→ Selected text:
□ □ □

Their feasibility study seems quite imprecise and amateurish to me. Maybe are aerospace engineers not the targeted audience despite the purpose of the document being to "outline the technical requirements for reaching the mission goal and present a starting point for ongoing research and development."

How complete and technically feasible is the information presented in the feasibility study?

Below are some extracts which seem imprecise or even incorrect to me. I have added a short comment, which may be very wrong, so please correct me if needed.

Section 6.1

The trajectory from LEO towards the Moon is known as a Hohmann Maneuver, by which the spacecraft transitions from LEO to an elliptical orbit, intersecting the trajectory of the Moon.

An Hohmann transfer is one of the many different trajectories to go from one orbit to another. In actual operations, these transfers do not use the exact theoretical definition of these orbits (due to orbit corrections after adequately ranging the spacecraft while in transit).

□ □ □

→ What you need to do:
1. In the post about the feasibility study, restate the paragraph that begins "An Hohmann transfer is one of" more briefly, keeping its main facts.
2. According to the quoted Section 6.1 in the post about the feasibility study, what is the trajectory from LEO towards the Moon known as?
3. From the post about the feasibility study, copy the passage starting at "Their feasibility study" and ending at "the feasibility study?".
The lines after this are separate material.

→ Supplied data:
□ □ □

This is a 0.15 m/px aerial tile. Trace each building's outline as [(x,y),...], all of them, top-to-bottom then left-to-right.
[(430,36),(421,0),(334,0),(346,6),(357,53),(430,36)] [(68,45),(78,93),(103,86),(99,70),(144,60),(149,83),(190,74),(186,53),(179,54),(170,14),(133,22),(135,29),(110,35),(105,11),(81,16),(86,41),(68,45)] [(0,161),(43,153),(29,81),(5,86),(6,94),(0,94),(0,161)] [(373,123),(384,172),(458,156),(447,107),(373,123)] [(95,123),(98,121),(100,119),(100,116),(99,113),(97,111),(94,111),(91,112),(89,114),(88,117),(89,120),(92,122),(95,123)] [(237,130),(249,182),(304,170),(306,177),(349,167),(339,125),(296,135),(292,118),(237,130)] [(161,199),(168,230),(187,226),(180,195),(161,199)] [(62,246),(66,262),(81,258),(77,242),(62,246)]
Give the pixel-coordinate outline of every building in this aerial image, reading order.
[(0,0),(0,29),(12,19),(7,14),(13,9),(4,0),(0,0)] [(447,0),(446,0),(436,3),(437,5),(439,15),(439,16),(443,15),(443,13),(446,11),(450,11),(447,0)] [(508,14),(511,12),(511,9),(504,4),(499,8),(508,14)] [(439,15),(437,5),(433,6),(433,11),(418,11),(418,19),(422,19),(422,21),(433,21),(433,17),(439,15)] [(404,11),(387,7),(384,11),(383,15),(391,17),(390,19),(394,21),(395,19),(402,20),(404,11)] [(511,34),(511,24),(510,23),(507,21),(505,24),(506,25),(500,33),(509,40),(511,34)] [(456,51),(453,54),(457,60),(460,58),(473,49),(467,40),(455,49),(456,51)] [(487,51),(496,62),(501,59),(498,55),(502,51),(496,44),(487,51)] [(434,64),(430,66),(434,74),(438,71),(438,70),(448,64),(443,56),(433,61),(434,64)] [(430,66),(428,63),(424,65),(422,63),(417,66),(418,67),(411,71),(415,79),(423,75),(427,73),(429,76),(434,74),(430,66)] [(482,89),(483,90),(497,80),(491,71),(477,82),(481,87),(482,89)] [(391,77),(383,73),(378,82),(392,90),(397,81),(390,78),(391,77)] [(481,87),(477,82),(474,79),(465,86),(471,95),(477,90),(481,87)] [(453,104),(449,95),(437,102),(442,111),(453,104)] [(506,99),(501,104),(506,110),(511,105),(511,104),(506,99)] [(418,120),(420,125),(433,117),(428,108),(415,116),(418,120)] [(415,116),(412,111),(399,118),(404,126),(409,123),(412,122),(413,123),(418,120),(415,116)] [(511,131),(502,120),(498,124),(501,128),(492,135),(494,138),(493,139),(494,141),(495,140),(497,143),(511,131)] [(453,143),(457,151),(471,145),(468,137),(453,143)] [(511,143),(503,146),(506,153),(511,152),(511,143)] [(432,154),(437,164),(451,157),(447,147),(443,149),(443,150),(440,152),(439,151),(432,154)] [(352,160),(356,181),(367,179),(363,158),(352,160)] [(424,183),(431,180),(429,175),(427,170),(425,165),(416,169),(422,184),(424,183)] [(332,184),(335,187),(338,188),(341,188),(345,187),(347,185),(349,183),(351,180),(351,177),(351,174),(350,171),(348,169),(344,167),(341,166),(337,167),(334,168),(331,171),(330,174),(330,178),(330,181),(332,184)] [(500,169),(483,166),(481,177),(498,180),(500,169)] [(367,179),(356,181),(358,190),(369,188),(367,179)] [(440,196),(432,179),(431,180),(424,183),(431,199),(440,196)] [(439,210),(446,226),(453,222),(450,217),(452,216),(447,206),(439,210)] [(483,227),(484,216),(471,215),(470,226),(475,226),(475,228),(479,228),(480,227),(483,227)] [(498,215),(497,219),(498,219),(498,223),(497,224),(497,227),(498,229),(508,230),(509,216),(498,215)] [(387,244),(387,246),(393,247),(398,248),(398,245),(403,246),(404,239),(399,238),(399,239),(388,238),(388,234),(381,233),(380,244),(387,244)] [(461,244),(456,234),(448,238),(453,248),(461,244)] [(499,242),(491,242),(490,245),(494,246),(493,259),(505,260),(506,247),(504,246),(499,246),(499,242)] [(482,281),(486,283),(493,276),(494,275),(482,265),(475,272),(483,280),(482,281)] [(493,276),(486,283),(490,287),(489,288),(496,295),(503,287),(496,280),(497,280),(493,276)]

□ □ □

→ Answers to each task:
1. A Hohmann transfer is only one of many trajectories between orbits. Real operations don't follow its exact theoretical form, because the orbit is corrected once the spacecraft has been adequately ranged in transit.

2. A Hohmann Maneuver.

3.
Their feasibility study seems quite imprecise and amateurish to me. Maybe are aerospace engineers not the targeted audience despite the purpose of the document being to "outline the technical requirements for reaching the mission goal and present a starting point for ongoing research and development."

How complete and technically feasible is the information presented in the feasibility study?